Bloomberg fights chronic absenteeism
by Heather Senison
May 16, 2012 | 3995 views | 0 0 comments | 36 36 recommendations | email to a friend | print
Mayor Michael Bloomberg last week launched a $9 million ad campaign aimed at reducing chronic absenteeism in public schools.

The campaign, created by AT&T and the Ad Council, includes a new Web site, SchoolEveryDayNYC.org, which includes a Truancy and Absenteeism Help Center and an ARIS Parent Link, which allows parents to track their kids' attendance records.

According to Bloomberg, there are 200,000 chronically absent students in New York City public schools, meaning they miss at least two days of school a month, equating to a likeliness of dropping out before high school graduation.

“Such serious absenteeism clearly jeopardizes their ability to keep up in school, it's also often a tip-off of students who face other troubles, unrelated health or emotional issues, neglect or abuse at home or serious problems that ned to be addressed right away,” Bloomberg said to reporters, city officials and students in the P.S. 91 Richard Arkwright School in Glendale on Thursday, May 10.

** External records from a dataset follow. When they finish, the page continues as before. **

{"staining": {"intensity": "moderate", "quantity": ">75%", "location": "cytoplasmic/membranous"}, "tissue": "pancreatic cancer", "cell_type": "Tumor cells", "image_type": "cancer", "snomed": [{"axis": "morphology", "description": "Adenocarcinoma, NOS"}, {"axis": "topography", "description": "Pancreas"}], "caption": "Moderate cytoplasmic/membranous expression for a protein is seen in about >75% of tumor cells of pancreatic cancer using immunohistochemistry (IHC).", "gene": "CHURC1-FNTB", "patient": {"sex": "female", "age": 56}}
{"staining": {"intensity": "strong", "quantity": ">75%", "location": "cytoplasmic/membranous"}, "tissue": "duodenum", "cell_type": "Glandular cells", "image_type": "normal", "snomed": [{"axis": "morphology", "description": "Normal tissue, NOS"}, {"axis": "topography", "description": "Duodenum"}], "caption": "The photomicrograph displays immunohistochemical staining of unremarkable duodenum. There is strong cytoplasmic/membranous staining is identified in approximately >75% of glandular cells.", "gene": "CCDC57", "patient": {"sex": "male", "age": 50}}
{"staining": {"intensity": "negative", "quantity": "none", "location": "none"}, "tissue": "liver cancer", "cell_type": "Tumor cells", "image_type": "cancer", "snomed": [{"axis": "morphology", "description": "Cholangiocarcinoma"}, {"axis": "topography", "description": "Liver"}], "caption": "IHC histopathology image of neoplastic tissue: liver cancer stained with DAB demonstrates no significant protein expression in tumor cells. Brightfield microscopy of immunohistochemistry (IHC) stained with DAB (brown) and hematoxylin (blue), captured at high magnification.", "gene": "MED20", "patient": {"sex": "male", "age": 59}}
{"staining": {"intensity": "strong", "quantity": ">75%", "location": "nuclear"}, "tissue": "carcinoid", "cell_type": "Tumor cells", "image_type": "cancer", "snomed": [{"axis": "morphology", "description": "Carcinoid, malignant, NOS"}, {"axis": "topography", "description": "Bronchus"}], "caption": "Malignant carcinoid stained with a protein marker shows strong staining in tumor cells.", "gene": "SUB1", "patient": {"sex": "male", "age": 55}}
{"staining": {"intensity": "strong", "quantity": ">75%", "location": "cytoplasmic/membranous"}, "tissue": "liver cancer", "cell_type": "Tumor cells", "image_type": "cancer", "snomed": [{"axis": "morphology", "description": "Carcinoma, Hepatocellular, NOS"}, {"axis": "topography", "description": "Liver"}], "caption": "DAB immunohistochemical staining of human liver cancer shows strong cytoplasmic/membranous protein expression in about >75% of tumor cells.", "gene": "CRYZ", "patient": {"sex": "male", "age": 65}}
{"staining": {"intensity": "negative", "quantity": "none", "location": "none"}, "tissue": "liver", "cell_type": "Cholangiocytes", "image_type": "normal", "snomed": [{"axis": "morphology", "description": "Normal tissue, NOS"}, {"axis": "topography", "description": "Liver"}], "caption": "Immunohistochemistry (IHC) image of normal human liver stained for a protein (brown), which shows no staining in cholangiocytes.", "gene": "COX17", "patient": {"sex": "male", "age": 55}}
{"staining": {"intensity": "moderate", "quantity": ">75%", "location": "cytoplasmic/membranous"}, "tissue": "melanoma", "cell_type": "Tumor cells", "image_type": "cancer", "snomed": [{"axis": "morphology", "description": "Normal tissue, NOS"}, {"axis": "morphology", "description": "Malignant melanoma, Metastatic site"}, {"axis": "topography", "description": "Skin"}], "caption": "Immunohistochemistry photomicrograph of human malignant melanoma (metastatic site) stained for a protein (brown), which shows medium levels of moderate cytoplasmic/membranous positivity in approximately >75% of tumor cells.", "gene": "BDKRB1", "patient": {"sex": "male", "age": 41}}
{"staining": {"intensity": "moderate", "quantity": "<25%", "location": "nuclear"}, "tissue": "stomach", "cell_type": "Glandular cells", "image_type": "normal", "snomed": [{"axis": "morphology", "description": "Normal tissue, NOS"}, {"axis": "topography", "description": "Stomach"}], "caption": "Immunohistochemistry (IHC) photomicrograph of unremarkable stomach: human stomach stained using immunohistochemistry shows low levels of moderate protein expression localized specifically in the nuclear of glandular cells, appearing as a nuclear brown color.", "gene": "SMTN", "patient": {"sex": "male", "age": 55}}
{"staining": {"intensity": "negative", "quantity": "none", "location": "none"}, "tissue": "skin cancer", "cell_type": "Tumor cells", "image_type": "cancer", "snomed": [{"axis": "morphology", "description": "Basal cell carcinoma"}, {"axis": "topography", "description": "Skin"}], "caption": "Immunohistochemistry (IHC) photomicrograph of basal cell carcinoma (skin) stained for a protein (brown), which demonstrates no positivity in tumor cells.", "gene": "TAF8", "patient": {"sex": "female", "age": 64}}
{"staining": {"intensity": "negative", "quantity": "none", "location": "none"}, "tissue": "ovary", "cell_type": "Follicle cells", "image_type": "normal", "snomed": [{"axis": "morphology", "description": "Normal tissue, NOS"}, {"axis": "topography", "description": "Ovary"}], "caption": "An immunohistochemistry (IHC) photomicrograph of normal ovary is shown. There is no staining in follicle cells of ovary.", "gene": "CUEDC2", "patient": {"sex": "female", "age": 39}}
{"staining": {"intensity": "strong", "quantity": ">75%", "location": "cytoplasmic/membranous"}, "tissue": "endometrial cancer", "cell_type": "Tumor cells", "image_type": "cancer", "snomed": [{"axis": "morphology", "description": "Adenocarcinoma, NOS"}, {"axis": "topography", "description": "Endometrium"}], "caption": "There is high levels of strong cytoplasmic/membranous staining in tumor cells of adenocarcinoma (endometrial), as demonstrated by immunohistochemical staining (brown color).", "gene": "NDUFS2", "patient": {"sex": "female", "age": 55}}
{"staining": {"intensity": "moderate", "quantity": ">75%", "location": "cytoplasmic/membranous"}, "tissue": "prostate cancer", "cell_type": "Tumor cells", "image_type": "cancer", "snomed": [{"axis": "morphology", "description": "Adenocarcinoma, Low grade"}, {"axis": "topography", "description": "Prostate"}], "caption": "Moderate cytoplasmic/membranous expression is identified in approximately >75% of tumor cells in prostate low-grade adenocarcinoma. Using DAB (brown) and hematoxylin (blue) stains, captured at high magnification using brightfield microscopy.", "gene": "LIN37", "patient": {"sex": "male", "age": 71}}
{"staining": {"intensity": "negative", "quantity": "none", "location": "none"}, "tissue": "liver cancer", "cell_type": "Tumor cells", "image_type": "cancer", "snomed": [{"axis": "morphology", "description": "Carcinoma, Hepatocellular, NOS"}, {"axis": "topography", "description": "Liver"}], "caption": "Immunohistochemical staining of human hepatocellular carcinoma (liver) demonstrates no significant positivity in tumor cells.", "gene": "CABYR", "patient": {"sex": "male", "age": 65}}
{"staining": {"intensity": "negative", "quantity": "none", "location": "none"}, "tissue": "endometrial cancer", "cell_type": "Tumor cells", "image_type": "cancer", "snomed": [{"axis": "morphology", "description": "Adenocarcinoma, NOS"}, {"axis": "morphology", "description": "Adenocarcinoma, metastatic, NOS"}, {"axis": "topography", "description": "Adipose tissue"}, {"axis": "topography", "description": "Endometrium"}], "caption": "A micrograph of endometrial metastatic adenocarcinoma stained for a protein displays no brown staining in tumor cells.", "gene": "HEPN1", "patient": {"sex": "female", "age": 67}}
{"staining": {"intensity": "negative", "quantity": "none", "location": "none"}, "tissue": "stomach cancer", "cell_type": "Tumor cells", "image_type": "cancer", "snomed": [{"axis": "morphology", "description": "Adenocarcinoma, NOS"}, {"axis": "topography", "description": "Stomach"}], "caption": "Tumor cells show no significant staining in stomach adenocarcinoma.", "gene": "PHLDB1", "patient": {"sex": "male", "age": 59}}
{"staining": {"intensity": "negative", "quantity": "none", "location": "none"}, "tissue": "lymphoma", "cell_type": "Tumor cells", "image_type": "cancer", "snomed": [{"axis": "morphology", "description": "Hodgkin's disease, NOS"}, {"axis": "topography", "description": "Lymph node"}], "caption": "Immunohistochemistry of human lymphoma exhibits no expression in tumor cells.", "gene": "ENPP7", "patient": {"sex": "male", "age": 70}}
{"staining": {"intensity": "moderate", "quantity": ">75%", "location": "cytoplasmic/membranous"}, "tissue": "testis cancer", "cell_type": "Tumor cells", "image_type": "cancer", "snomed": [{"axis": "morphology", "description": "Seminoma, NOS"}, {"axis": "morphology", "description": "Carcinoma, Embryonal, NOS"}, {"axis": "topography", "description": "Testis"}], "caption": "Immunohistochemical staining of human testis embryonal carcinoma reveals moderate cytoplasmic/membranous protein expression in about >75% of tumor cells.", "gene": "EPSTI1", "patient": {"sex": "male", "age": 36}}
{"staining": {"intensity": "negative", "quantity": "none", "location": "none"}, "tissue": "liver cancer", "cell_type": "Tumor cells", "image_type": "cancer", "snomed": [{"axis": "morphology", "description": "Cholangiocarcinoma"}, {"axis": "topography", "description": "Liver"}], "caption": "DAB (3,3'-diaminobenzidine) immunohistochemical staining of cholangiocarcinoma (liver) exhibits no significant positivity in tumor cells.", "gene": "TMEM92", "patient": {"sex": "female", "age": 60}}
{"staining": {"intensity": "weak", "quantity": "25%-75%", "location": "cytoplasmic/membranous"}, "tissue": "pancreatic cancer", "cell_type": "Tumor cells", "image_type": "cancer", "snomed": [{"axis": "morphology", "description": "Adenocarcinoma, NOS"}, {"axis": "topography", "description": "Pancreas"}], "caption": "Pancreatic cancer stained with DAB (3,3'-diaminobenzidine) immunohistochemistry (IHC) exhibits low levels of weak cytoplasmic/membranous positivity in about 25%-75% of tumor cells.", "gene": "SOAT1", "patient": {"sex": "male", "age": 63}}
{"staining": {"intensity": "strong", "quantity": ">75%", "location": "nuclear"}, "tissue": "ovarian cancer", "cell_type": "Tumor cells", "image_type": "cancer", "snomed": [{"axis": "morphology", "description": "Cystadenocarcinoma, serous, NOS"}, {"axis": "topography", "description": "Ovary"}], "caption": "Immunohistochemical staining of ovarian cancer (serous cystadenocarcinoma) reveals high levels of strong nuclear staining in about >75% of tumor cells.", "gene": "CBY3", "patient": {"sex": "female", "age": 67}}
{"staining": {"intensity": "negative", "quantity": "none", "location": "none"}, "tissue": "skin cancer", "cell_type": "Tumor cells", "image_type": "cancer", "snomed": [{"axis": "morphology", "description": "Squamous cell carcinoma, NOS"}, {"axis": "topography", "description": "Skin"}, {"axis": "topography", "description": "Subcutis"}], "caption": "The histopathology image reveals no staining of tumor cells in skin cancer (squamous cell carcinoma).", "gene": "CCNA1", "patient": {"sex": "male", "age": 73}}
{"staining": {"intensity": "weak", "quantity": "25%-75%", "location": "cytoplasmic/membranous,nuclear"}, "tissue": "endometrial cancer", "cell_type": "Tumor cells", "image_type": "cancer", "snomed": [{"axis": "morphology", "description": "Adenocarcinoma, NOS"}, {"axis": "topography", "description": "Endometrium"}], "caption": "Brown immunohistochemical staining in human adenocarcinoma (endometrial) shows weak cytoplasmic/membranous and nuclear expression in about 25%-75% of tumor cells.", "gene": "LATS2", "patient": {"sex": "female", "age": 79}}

P.S. 91 is one of 50 pilot schools under Bloomberg's “Every Student, Every Day” campaign launched in 2010. The program so far has supplied 4,000 at-risk students with mentors to help encourage them to go to school.

Absenteeism in the pilot elementary schools dropped 27 percent through the end of March, 21 percent in middle schools and 7 percent in high schools. The program will extend to 100 schools next year, according to Bloomberg.

The new ad campaign includes posters to be displayed on buses, kiosks and five million Metrocards starting next year, making it the largest anti-absence initiative in the country.

The poster displays the slogan, “It's 9 a.m., do you know where your kids are?” along with a link to the online resource.

Also under the campaign, the 311 hotline will direct parents to the new online resource, and staff in public libraries will be trained to assist parents with tools to handle absenteeism.

According to national research, 75 percent of students who are chronically absent in sixth grade do not graduate high school.

“If that isn't an early predictor of disaster for our children and this country, I don't know what is,” Bloomberg said.

Focus groups held by the mayor's Interagency Task Force on Truancy, Chronic Absenteeism and School Engagement, found that most parents don't know that their kids are chronically absent, don't know the reason or how to handle the issue.

“If you're not at school, you can't learn, and if you're not coming to school, maybe there are other problems that you have or that the family has that would keep you from learning,” Bloomberg said. “Many parents and guardians either don't recognize the consequences of chronic absenteeism or don't know what to do about it.”

Quinn Corcino Sr., father of P.S. 91 fifth grader Quinn Corcino Jr., said his son went from missing 29 days of school last year due to a health issue his sister suffers from to three this year, and is now at the top of his honors class.

He said the “Every Student, Every Day” program raised awareness among parents, and gave his son mentors at school, who reward him with awards and encouragement.

“Having the mentors in place really made coming to school something for my son that was very gratifying,” the elder Corcino said. “They met him every morning and greeted him,”

He said the mentors speak with his son throughout the day and sometimes they sit together for lunch.

“He always speaks of his mentors highly,” he added.